指示 1: 医療と介護の町づくりについての文章のうち、「制度に捕らわれない「まるごとケアの家」」から始まって「援事業所を移転して併設した。」で終わる部分を、一字も変えずに書き写してください。
指示 2: 医療と介護の町づくりについての文章を、最後の文のあとから書き継いでください。

ページ抜粋:
医療と介護を核にした町づくりを指南する
医療法人社団ささえる医療研究所(北海道岩見沢市)は、在宅医療・介護を核にした町づくりに取り組んでいる。同法人が目指している新たなケアモデルの在り方を紹介したい。
現在、法人理事長の永森克志氏が院長を務めるクリニックは、岩見沢市中心部から5kmあまり離れた住宅地にある。普通の民家の畳敷きの部屋を使用し、訪問診療を主体に予約制の外来診療も行っている。医師や看護師が打ち合わせている内容は、奥の部屋の事務職員の耳にも入り、自然な形で情報が共有出来る。
法人開設から2年余り、せたな町や財政破綻した夕張市での経験を踏まえ、地域包括ケアのモデルを構築中だった村上智彦氏は突然病魔に襲われる。2015年12月に急性骨髄性白血病と診断され、17年5月に亡くなるまで、2度に渡る長期入院を余儀なくされたが、その間にも、蒔いた種は次々と地域で育ちつつあった。
制度に捕らわれない「まるごとケアの家」
2017年4月には、岩見沢のクリニックから数十mという至近の場所に「まるごとケアの家いわみざわ」という医療・介護の新しい拠点を開設した。こちらも元は民家(3LDK)で、車椅子を使用していた高齢夫婦が居住していたため、バリアフリーになっている。そこに、クリニックがみなしで実施していた訪問看護をステーションとして独立させ、夕張市で介護サービスを行っていた居宅介護支援事業所を移転して併設した。

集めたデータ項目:
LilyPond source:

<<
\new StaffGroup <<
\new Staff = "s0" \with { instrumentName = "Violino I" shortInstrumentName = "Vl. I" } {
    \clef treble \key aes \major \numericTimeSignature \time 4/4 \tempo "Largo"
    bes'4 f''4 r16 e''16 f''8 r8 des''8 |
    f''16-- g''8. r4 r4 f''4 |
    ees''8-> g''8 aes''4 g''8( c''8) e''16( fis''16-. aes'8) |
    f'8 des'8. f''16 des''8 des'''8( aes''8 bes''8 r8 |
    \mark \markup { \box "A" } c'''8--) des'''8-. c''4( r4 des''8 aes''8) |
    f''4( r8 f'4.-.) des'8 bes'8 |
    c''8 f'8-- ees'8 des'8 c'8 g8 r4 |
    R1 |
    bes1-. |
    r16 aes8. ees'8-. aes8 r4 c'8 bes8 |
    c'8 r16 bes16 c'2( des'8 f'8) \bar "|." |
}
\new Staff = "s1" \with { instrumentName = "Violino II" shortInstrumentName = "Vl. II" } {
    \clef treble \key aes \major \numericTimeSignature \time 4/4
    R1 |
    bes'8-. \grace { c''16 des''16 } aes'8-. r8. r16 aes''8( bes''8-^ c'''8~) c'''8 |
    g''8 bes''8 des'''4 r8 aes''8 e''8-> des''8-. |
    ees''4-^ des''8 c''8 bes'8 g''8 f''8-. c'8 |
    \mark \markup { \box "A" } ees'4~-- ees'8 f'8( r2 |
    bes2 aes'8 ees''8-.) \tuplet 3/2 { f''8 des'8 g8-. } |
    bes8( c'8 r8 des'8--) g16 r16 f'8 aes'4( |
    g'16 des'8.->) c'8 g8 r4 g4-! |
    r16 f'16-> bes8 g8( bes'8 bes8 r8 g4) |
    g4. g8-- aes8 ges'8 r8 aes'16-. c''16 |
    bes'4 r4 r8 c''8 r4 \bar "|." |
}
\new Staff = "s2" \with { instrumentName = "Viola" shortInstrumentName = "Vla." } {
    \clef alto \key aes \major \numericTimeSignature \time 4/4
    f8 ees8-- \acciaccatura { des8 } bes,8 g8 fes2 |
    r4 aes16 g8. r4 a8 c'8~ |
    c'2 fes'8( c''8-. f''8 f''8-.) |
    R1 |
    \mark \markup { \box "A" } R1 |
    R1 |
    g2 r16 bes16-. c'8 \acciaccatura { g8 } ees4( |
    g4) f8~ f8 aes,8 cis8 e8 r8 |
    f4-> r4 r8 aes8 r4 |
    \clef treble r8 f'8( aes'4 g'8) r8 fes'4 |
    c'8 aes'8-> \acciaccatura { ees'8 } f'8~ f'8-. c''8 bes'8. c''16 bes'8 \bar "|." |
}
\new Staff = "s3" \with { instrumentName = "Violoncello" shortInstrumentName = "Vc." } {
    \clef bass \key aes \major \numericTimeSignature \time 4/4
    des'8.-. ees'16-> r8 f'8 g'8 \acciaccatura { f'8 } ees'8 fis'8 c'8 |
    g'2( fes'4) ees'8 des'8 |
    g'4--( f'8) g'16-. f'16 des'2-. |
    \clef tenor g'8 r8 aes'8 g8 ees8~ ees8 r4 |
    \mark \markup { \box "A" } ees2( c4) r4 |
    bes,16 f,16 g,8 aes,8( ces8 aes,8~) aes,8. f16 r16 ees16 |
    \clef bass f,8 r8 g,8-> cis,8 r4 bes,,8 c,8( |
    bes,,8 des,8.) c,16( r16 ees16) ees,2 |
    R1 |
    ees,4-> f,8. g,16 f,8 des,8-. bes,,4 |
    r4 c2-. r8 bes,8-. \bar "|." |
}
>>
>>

回答欄 1:
制度に捕らわれない「まるごとケアの家」
2017年4月には、岩見沢のクリニックから数十mという至近の場所に「まるごとケアの家いわみざわ」という医療・介護の新しい拠点を開設した。こちらも元は民家(3LDK)で、車椅子を使用していた高齢夫婦が居住していたため、バリアフリーになっている。そこに、クリニックがみなしで実施していた訪問看護をステーションとして独立させ、夕張市で介護サービスを行っていた居宅介護支援事業所を移転して併設した。

回答欄 2:
医療・介護には多様なサービスがあるが、それぞれ別の名称で、一般の人には分かりにくい。そこで「まるごとケア」というキーワードの下、「制度の枠組みにとらわれず、地域で援助を必要とする者に対してケアを提供する」というコンセプトを形にした。ケアを必要としながら制度から漏れてしまう人にも対応し、医療・介護・その他の社会資源を複合的に組み合わせ、日常生活の包括的ケアを適切に提供していく。
こうした概念は、その半年前の16年10月、約200人の在宅ケア関係者が集った「ものがたり合宿」の場で生まれた。コンセプトに共鳴して、全国には「まるごとケアの家」を冠したり、理念を踏襲したりした施設が20近く誕生した。
地域により特性があり、いわみざわの場合、家の中央のLDKを「コミュニティスペース」とし、訪問前のカンファレンス、勉強会開催など多目的に活用している。奥の2部屋は、左が訪問看護、右が居宅介護支援事業所で、襖を払い緩やかに仕切った。スタッフは、看護師3人、准看護師2人、看護事務2人、介護支援専門員1人だ。
悩める人が気軽に立ち寄り、繋がりを持てる場となっている。玄関脇の相談室にはベッドが1台置かれ、気分が悪い人は休むことも出来、看護・介護の専門職が身近にいる安心感が得られる。「暮らしの保健室」も月1回開催している。
この建物の購入を決断したのは、法人の事務局長である山田奈緒美氏である。医療と介護の隙間を埋める場所の必要性を痛感し、「まるごとケアの家」のコンセプトがまとまるのと前後して、有志がお金を出し合って購入に至った。
2018年1月には、新しい試みとして、「ささえるさんの家」もオープンした。シェアハウス、シェアオフィス、コミュニティスペースを兼ね備えた複合住宅で、こちらも山田氏が英断して購入した。やはり元は民家で、かつて岩見沢市にあった駒沢大学の学生の下宿屋だったため、居室が多い。築40年以上で改修が必要だったが、賑やかに人が集う居心地の良い場所を再現した。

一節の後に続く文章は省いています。